Here in West Coast it is 16 hours behind Hong Kong, so this is still 31st December. And I almost forgot about the retrospective I do by end of each year. But now since I am in my uncle’s home using a really old computer which sqeaks at every command and basically with no Chinese wordprocessing programme, I think I will just write a very short note as opposed to the very long chronicles of the previous years.
It is easy to evaluate and divide 2009. Basically the first 8 months was hell and the last 4 months was heaven. I thought I went through a lot in the previous years but that was not true. Which has been a very good lesson for me: it made one think a lot about what one wants for a career and how much one is prepared to sacrifice for it. About the real worth of things. About your own worth. And then, whether that is a fair deal. After all a job is a job, a transaction. You are obliged to deliver to your best capacity, on the basis that the employer fulfill the terms in the contract. When you are a freshman, you consider yourself an apprentice, and you are willing to tolerate every harsh circumstance to have that career, since you think no pain no gain, and that career is more than a paid job. And soon you find that what has been coined training or correct working attitude or the no pain no gain thing is nothing but an excuse for exploitation on the employer’s part. Slavery did not die with Feudalism, it only took on another form in Capitalist society.
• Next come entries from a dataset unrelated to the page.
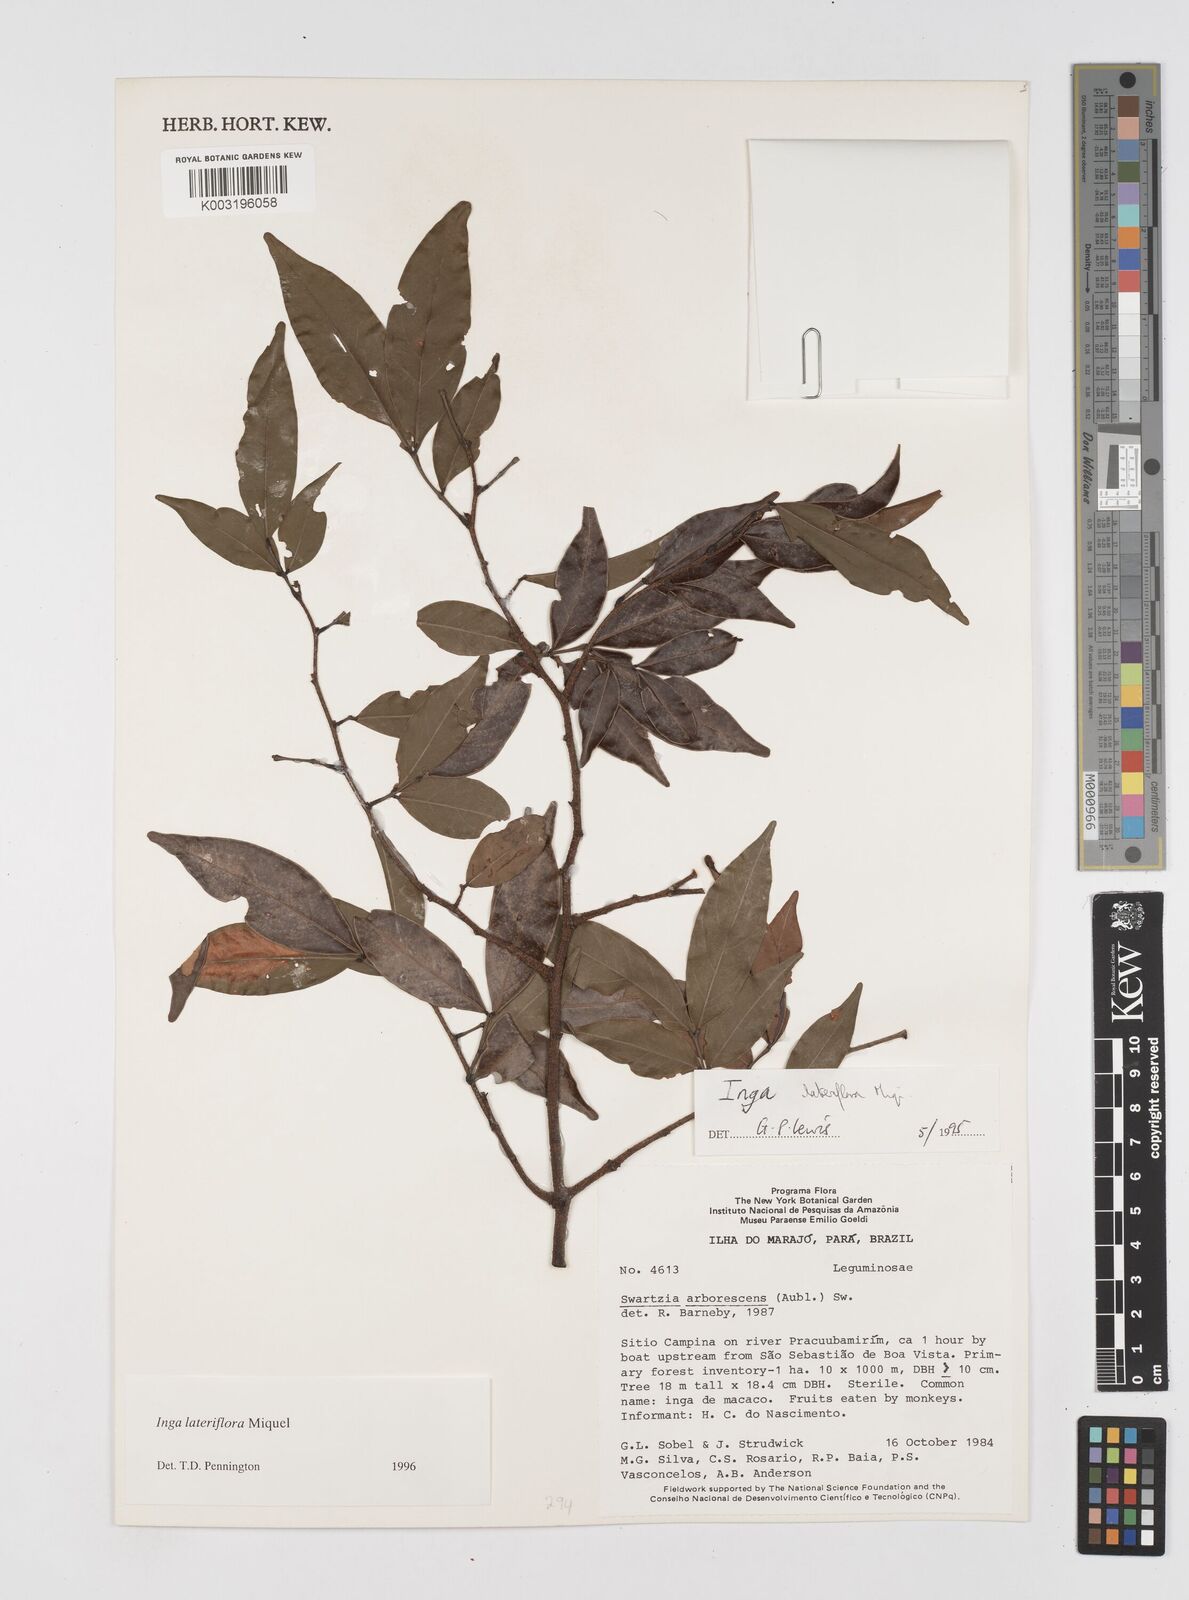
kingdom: Plantae
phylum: Tracheophyta
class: Magnoliopsida
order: Fabales
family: Fabaceae
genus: Inga
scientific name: Inga lateriflora
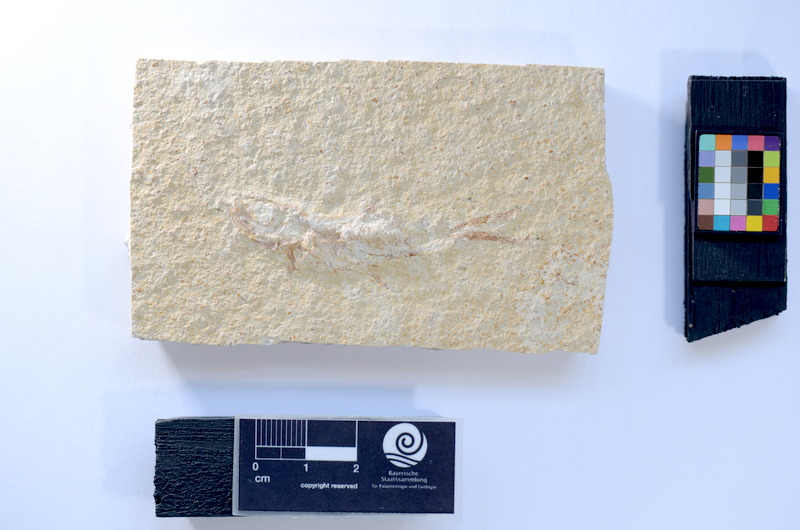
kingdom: Animalia
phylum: Chordata
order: Salmoniformes
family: Orthogonikleithridae
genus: Leptolepides
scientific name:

Now I look back on those 8 months, I do think ‘slave’ is the best word to describe my job. The major thing about slavery is not the harsh terms, but the absence of respect.
Now everything is just the opposite in my new job. I have a great boss who is young and intelligent, great colleagues for friends and mentors, this is a place with great visions and prospects. It almost feels like God is rewarding me for the misery I endured. And I can feel the real me is coming back, who had all the time been suppressed in that hellish place. I am thinking of my future developments in this organization, I have several writing projects in mind, I am going back to films and performances and seeing friends again. 2010 will surely be the continuation of this great moment, when I will be ever more wiser, prettier and happier. And I know it is only when I am my best self, that I am going to be truly loved and admired.